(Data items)

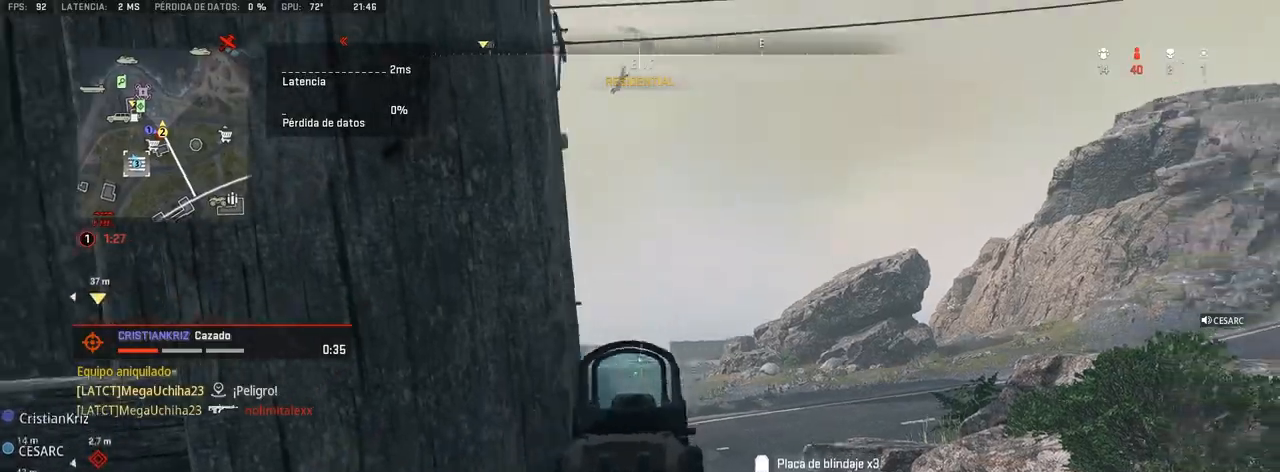
{"buttons": ["L1"], "left_stick": "up-right", "right_stick": "left", "events": [[17, "left_stick", "up-right"], [33, "L1", "down"], [83, "right_stick", "center"], [217, "right_stick", "left"]]}
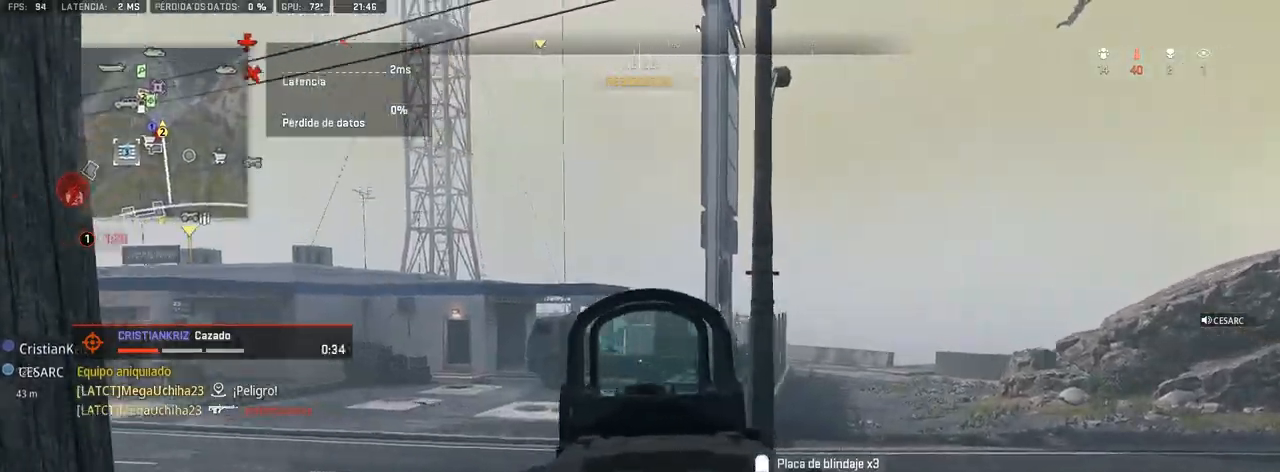
{"buttons": ["L1"], "left_stick": "center", "right_stick": "up", "events": [[67, "right_stick", "center"], [167, "right_stick", "right"], [233, "right_stick", "up-right"], [433, "right_stick", "center"], [450, "left_stick", "center"], [500, "right_stick", "up"]]}
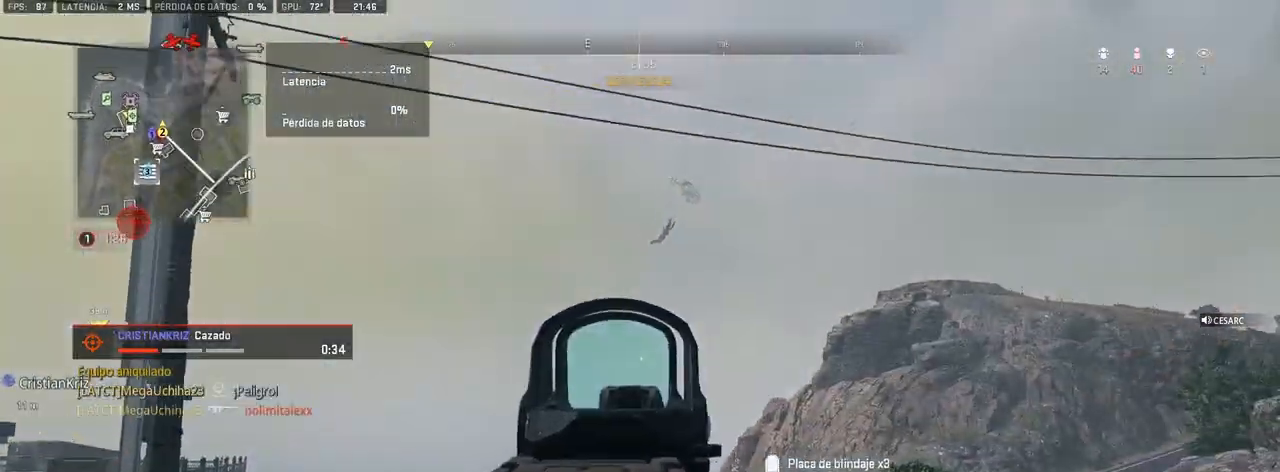
{"buttons": ["L1", "DPAD_UP"], "left_stick": "center", "right_stick": "center", "events": [[133, "right_stick", "up-right"], [167, "DPAD_UP", "down"], [233, "DPAD_UP", "up"], [317, "DPAD_UP", "down"], [333, "right_stick", "right"], [367, "DPAD_UP", "up"], [433, "DPAD_UP", "down"], [483, "right_stick", "center"]]}
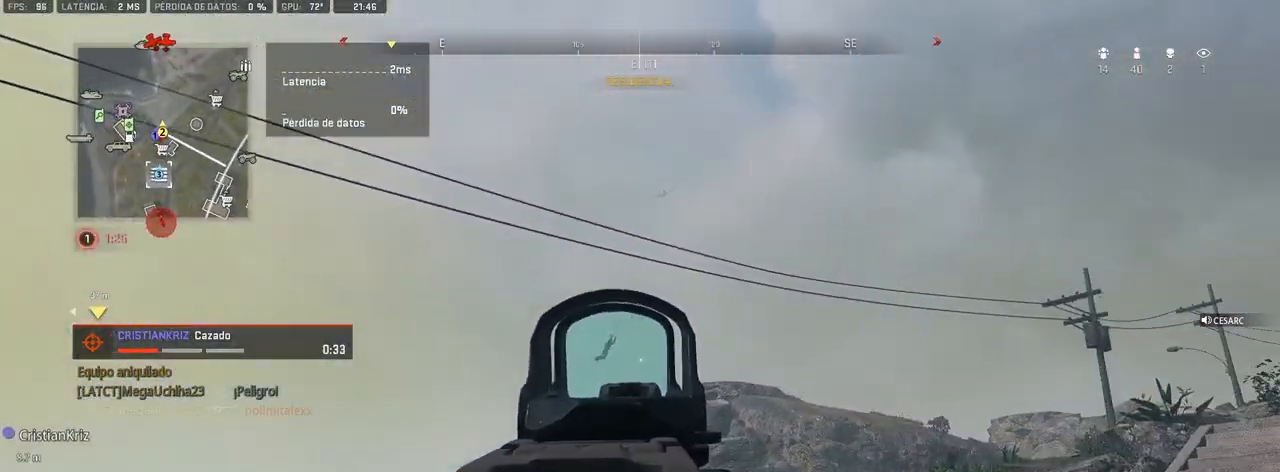
{"buttons": [], "left_stick": "center", "right_stick": "right", "events": [[33, "DPAD_UP", "up"], [133, "DPAD_UP", "down"], [183, "DPAD_UP", "up"], [250, "DPAD_UP", "down"], [283, "right_stick", "right"], [317, "DPAD_UP", "up"], [417, "L1", "up"]]}
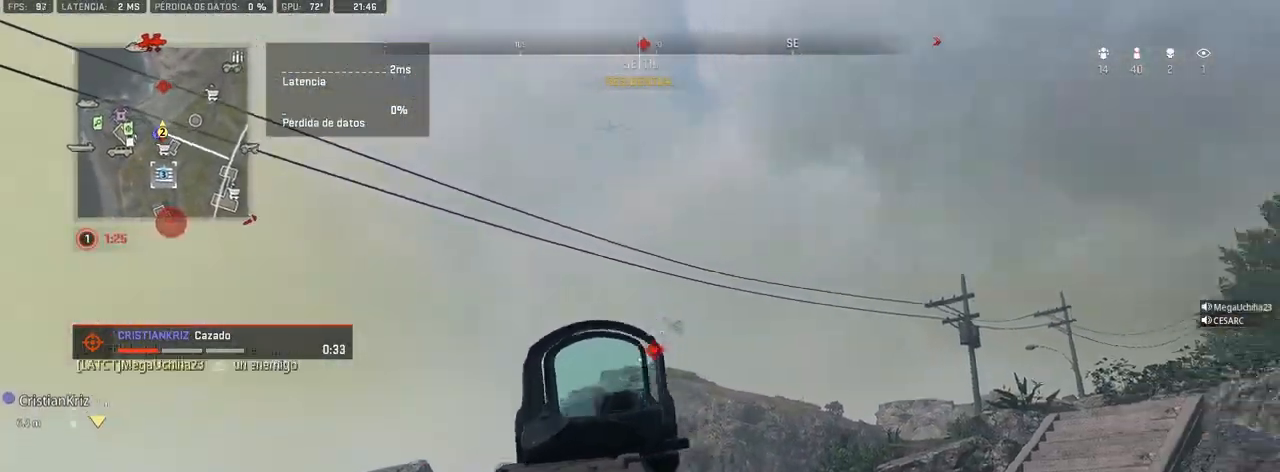
{"buttons": [], "left_stick": "up-right", "right_stick": "center", "events": [[17, "right_stick", "down-right"], [50, "left_stick", "up-right"], [100, "CROSS", "down"], [167, "right_stick", "center"], [217, "CROSS", "up"]]}
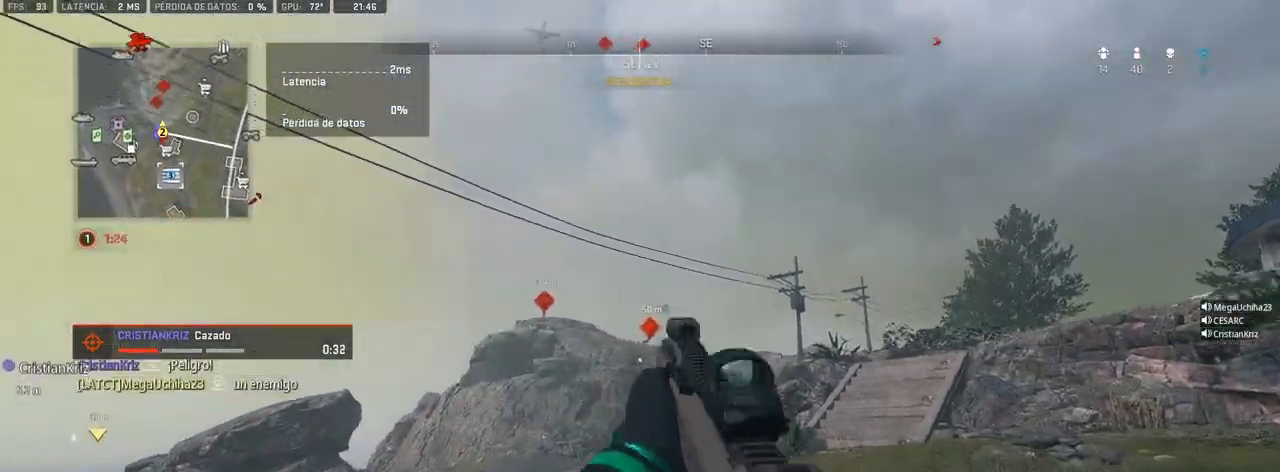
{"buttons": [], "left_stick": "up-right", "right_stick": "center", "events": [[150, "right_stick", "right"], [250, "right_stick", "center"]]}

### YOUR OBJECTIVE
Pictures are to be left out; the records above must be repeated word for word.

### ANSWER
{"buttons": ["L1"], "left_stick": "up-right", "right_stick": "left", "events": [[17, "left_stick", "up-right"], [33, "L1", "down"], [83, "right_stick", "center"], [217, "right_stick", "left"]]}
{"buttons": ["L1"], "left_stick": "center", "right_stick": "up", "events": [[67, "right_stick", "center"], [167, "right_stick", "right"], [233, "right_stick", "up-right"], [433, "right_stick", "center"], [450, "left_stick", "center"], [500, "right_stick", "up"]]}
{"buttons": ["L1", "DPAD_UP"], "left_stick": "center", "right_stick": "center", "events": [[133, "right_stick", "up-right"], [167, "DPAD_UP", "down"], [233, "DPAD_UP", "up"], [317, "DPAD_UP", "down"], [333, "right_stick", "right"], [367, "DPAD_UP", "up"], [433, "DPAD_UP", "down"], [483, "right_stick", "center"]]}
{"buttons": [], "left_stick": "center", "right_stick": "right", "events": [[33, "DPAD_UP", "up"], [133, "DPAD_UP", "down"], [183, "DPAD_UP", "up"], [250, "DPAD_UP", "down"], [283, "right_stick", "right"], [317, "DPAD_UP", "up"], [417, "L1", "up"]]}
{"buttons": [], "left_stick": "up-right", "right_stick": "center", "events": [[17, "right_stick", "down-right"], [50, "left_stick", "up-right"], [100, "CROSS", "down"], [167, "right_stick", "center"], [217, "CROSS", "up"]]}
{"buttons": [], "left_stick": "up-right", "right_stick": "center", "events": [[150, "right_stick", "right"], [250, "right_stick", "center"]]}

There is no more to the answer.